• _Reading text_

KKSS
- Santa Fe, New Mexico; United States;
- Broadcast area: Albuquerque metropolitan area
- Frequency: 97.3 MHz
- Branding: KISS 97.3

Programming
- Format: Rhythmic contemporary
- Affiliations: Compass Media Networks

Ownership
- Owner: American General Media; (AGM Nevada, LLC);
- Sister stations: KABG, KJFA-FM, KIOT, KKRG-FM, KLVO

History
- First air date: 1969 (as KAFE-FM)
- Former call signs: KAFE-FM (1969–1985)
- Call sign meaning: "Kiss"

Technical information
- Facility ID: 63928
- Class: C
- ERP: 100,000 watts
- HAAT: 572 meters (1,877 ft)

Links
- Webcast: Listen Live
- Website: mykiss973.com

= KKSS =

Rhythmic contemporary hit radio station in Santa Fe, New Mexico

KKSS (97.3 FM) is a commercial radio station licensed to Santa Fe, New Mexico, and broadcasting to the Santa Fe and Albuquerque metropolitan area. KKSS airs an urban-leaning rhythmic contemporary radio format branded as "Kiss 97.3" (New Mexico’s Party Station!). Owned by American General Media, its radio studios and offices are in Northeast Albuquerque (a mile north of Central Avenue).

KKSS has an effective radiated power (ERP) of 100,000 watts. The transmitter is in the Valles Caldera National Preserve in Jemez Springs, New Mexico.

==History==
The station first signed on the air in 1969 as KAFE-FM, keeping that call sign until 1985. It was the FM counterpart to KAFE (810 AM, now KSWV) in Santa Fe.

On September 16, 1985, after upgrading the signal and acquiring new broadcasting equipment, KAFE-FM switched its call letters to KKSS. The format was initially described as being "a popular, contemporary music format which will be between the hard rock music of Q106-FM and the soft contemporary music of KOB-FM". The station was owned by New Mexico Broadcasting Inc. In 1986, KKSS and AM sister station KAFE were sold to SunGroup Broadcasting for $2.2 million.

Following SunGroup's purchase of the station, the company had surveyed the market and found that there was a demand for urban music. In March 1987, the company appointed Bill Thomas as operations manager and program director. While the format had leaned toward urban music from the start, it still featured some album rock crossovers. KKSS had struggled in the ratings during its first year on air, battling two other mainstream top 40 stations in the area, while public radio station KANW was playing mostly urban music at the time. Thomas had committed to evolving the format to make it stand out from its competitors, while also making it work in the largely Hispanic market. This would be done featuring more dance music and less R&B ballads, while still bordering on CHR in some dayparts. Thomas predicted that the format "is going to continue to erode CHR as we know it, and will continue to grow". The effort would succeed as KKSS would become the leading CHR in the area by late 1987, often ranking highest among teens and young adults. By early 1990, after competing CHR KNMQ flipped to country, KKSS saw its shares more than double, ranking it at #3 overall. It also would continue to do well throughout the 1990s with the emergence of hip-hop music.

• _Data section_
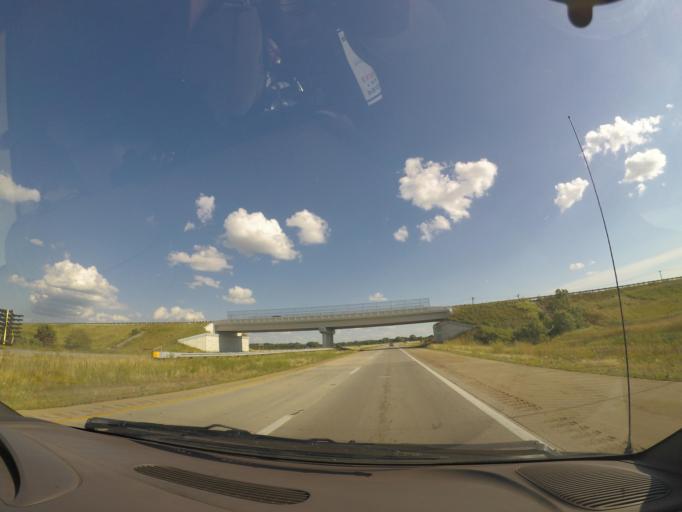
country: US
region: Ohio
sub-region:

==

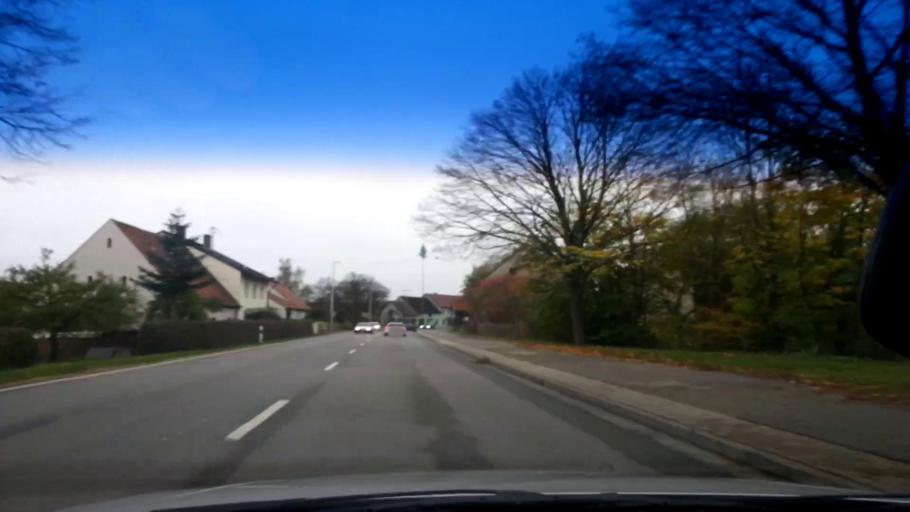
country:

==

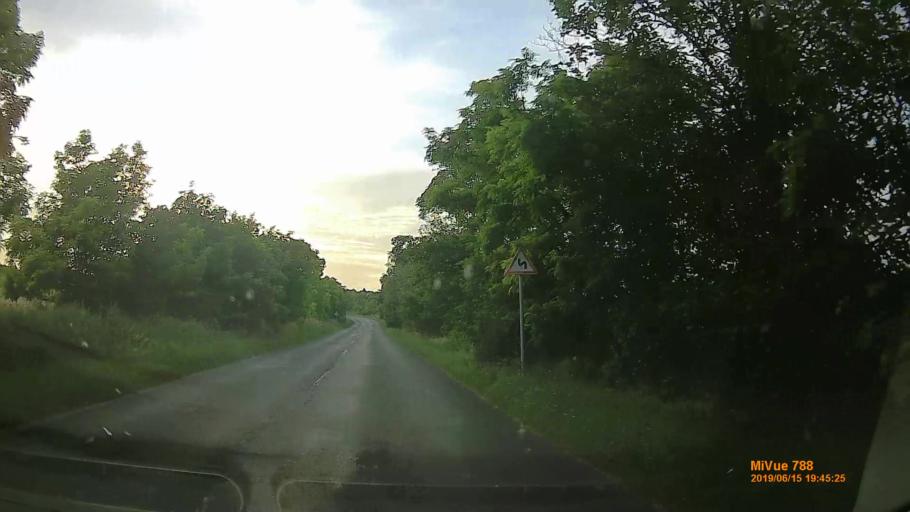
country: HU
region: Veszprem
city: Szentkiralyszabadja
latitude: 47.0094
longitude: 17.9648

• _Actions to take_
[a] Using the KKSS radio station article, decide whether each statement agrees with it: (i) KKSS is licensed to Albuquerque, New Mexico; (ii) in 1986, KKSS and KAFE were sold to SunGroup Broadcasting for $2.2 million; (iii) Bill Thomas was named operations manager and program director in March 1987. Answer yes or no for each and quote the words of the article that settle it.
[b] Continue the KKSS radio station article from its last sentence.
The listing comes from a separate source.

• _Answers_
[a]
(i) No: "KKSS (97.3 FM) is a commercial radio station licensed to Santa Fe, New Mexico"
(ii) Yes: "In 1986, KKSS and AM sister station KAFE were sold to SunGroup Broadcasting for $2.2 million."
(iii) Yes: "In March 1987, the company appointed Bill Thomas as operations manager and program director."

[b]
In 1998, SunGroup had planned to sell KKSS for $6 million to Trumper Communications, which owned the 94.1, 100.3, 104.1 and 107.9 signals in the market. However, Trumper later withdrew from the deal; instead, KKSS was sold to the Simmons Media Group for $5.5 million in November 1998. While it mostly had a rhythmic contemporary sound, KKSS had detoured to mainstream Top 40 a few times, mostly when new competition came to the Albuquerque market (most of them short-lived).

In 2001, KKSS again shifted toward mainstream Top 40. In late 2002, after Univision bought the station, the station shifted back to its current Rhythmic Contemporary direction. Today, KKSS has managed to do well with its mix of R&B-hip hop and rhythmic pop product, despite competition from mainstream Top 40 rival KOBQ.

On April 4, 2014, three KKSS air staffers, including program director and midday host DJ Lopez, Johnny V, and MQ, had left the station to join KAGM. (The three were later let go in December 2015 when KAGM revamped its direction.) Former KJFA personality Julian Robles also left, moving to KLVO. This all came amidst restructuring at Univision Radio, which then had KKSS sharing on-air personalities and programming with sister station KBBT in San Antonio, Texas. KKSS would return to mostly local programming after it was sold in 2017.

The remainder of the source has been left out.